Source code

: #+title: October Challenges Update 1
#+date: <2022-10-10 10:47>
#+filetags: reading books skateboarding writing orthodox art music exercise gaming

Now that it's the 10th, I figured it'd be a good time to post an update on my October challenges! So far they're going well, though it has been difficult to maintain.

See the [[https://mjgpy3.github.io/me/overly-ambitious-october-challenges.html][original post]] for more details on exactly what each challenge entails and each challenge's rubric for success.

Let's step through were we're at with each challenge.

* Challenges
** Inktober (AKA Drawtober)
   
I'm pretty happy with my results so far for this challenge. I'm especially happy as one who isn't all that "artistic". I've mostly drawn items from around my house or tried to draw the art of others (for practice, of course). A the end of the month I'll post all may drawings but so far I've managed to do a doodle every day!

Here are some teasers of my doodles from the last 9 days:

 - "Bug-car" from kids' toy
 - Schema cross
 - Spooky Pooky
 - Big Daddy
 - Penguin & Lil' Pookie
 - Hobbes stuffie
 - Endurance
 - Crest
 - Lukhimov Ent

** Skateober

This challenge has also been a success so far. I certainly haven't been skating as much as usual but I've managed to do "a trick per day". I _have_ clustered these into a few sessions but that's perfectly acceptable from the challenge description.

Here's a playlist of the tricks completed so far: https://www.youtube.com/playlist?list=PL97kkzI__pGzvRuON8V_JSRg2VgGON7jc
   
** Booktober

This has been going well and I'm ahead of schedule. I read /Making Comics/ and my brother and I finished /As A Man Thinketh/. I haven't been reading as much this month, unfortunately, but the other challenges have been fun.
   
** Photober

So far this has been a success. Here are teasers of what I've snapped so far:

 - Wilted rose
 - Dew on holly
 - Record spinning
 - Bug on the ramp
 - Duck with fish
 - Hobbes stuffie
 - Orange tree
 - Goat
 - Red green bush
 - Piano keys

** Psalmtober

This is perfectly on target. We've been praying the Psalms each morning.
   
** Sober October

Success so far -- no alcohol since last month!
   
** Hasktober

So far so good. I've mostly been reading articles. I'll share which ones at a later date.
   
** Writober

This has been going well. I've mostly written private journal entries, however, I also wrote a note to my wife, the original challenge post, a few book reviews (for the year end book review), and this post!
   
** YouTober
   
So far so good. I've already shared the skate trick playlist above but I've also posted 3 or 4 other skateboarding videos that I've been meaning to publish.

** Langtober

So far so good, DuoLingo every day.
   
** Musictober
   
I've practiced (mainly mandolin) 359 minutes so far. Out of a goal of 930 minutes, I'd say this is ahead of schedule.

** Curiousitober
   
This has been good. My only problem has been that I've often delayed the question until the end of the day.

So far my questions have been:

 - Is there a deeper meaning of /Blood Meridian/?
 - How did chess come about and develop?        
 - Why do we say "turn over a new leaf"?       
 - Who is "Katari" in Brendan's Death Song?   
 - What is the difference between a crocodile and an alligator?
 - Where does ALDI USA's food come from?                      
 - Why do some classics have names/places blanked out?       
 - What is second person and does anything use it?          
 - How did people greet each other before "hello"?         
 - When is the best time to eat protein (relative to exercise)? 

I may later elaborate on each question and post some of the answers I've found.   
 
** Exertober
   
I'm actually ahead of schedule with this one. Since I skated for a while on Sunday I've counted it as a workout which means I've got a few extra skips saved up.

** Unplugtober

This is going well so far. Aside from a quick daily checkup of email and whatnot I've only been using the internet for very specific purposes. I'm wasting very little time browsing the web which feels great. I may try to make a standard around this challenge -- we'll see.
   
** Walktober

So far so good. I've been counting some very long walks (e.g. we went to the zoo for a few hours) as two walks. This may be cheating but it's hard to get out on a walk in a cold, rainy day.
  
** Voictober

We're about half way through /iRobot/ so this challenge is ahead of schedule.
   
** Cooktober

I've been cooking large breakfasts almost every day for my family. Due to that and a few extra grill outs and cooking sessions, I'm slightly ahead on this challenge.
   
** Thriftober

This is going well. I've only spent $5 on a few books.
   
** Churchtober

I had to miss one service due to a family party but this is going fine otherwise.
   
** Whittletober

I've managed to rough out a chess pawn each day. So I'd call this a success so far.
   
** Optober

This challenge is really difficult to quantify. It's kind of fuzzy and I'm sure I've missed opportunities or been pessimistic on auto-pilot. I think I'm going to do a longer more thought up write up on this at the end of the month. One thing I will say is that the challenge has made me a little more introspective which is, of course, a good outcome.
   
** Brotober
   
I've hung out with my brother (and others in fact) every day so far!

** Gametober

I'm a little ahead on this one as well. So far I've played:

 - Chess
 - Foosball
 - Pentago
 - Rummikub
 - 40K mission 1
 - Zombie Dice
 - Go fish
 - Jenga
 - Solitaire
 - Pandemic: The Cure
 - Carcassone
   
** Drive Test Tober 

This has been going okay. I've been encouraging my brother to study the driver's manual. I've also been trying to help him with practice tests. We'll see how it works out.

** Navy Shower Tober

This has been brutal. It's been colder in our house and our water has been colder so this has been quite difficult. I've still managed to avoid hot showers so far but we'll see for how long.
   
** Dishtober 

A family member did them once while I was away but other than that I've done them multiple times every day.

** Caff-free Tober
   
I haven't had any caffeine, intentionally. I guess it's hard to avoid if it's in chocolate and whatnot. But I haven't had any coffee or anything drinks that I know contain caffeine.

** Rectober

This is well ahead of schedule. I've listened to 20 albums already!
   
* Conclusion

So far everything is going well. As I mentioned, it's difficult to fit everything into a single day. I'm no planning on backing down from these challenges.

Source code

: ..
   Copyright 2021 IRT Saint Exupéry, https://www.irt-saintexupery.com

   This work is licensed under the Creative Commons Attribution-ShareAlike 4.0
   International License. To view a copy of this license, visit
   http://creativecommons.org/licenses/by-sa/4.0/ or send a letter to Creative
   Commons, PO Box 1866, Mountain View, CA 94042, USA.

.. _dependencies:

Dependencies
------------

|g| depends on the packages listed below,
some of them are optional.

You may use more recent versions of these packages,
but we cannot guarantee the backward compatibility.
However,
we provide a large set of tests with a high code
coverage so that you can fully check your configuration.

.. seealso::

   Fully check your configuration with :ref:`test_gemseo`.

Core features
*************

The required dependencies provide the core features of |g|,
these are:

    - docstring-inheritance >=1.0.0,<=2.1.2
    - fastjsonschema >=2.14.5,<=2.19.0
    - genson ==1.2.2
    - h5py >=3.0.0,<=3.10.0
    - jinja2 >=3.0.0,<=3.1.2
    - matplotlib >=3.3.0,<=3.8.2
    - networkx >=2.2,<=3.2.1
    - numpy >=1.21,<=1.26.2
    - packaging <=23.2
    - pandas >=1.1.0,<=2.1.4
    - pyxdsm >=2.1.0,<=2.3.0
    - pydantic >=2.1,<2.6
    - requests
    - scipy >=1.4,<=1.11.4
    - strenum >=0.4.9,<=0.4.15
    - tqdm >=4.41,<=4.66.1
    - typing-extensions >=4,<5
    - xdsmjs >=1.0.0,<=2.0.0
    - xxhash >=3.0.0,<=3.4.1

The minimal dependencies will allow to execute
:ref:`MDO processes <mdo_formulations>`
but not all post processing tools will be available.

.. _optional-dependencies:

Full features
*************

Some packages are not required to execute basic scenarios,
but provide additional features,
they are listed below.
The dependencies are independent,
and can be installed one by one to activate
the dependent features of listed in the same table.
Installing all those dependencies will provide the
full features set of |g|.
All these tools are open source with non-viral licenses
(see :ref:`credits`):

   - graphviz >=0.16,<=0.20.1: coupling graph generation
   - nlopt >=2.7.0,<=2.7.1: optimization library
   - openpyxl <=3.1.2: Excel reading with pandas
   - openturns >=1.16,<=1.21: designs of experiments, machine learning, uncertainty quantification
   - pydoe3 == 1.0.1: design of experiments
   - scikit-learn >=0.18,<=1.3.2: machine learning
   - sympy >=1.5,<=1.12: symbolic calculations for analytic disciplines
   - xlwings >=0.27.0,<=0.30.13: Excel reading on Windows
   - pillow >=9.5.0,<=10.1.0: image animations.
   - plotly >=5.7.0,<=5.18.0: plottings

——

#### WHAT IS NEEDED:
Print only the lines that run from the start of the listing to the line bearing "#+filetags: reading books"; please keep the first line and that last one, exactly as they appear.

#### ANSWER AREA:
Source code

: #+title: October Challenges Update 1
#+date: <2022-10-10 10:47>
#+filetags: reading books skateboarding writing orthodox art music exercise gaming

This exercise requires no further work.